Required work: Revise the text of the entries below so that "advisors" becomes "consultants" and everything else stays unchanged. Omit the pictures from your answer.

*** Opening of Available data ***

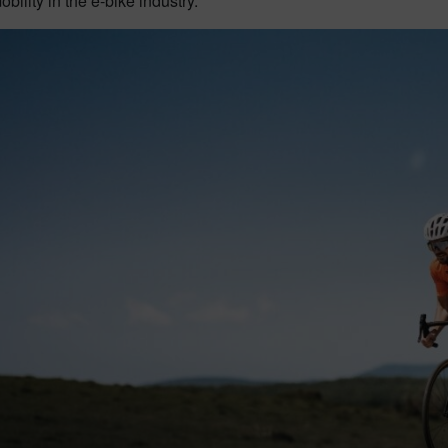
obility in the e-bike industry.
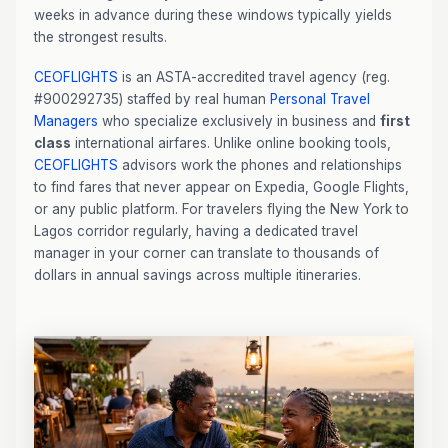
weeks in advance during these windows typically yields
the strongest results.
CEOFLIGHTS
is an ASTA-accredited travel agency (reg.
#900292735) staffed by real human
Personal Travel
Managers
who specialize exclusively in business and
first
class
international airfares. Unlike online booking tools,
CEOFLIGHTS
advisors work the phones and relationships
to find fares that never appear on Expedia, Google Flights,
or any public platform. For travelers flying the New York to
Lagos corridor regularly, having a dedicated travel
manager in your corner can translate to thousands of
dollars in annual savings across multiple itineraries.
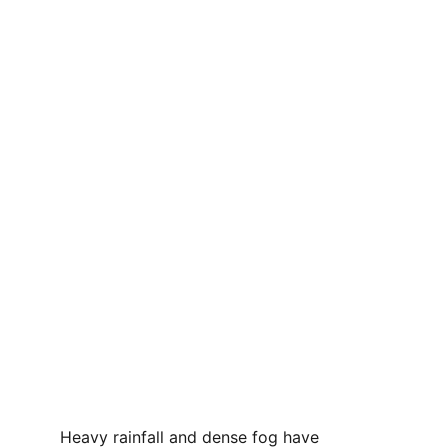
Heavy rainfall and dense fog have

*** Close of Available data ***

Exercise solution:
obility in the e-bike industry.
weeks in advance during these windows typically yields
the strongest results.
CEOFLIGHTS
is an ASTA-accredited travel agency (reg.
#900292735) staffed by real human
Personal Travel
Managers
who specialize exclusively in business and
first
class
international airfares. Unlike online booking tools,
CEOFLIGHTS
consultants work the phones and relationships
to find fares that never appear on Expedia, Google Flights,
or any public platform. For travelers flying the New York to
Lagos corridor regularly, having a dedicated travel
manager in your corner can translate to thousands of
dollars in annual savings across multiple itineraries.
Heavy rainfall and dense fog have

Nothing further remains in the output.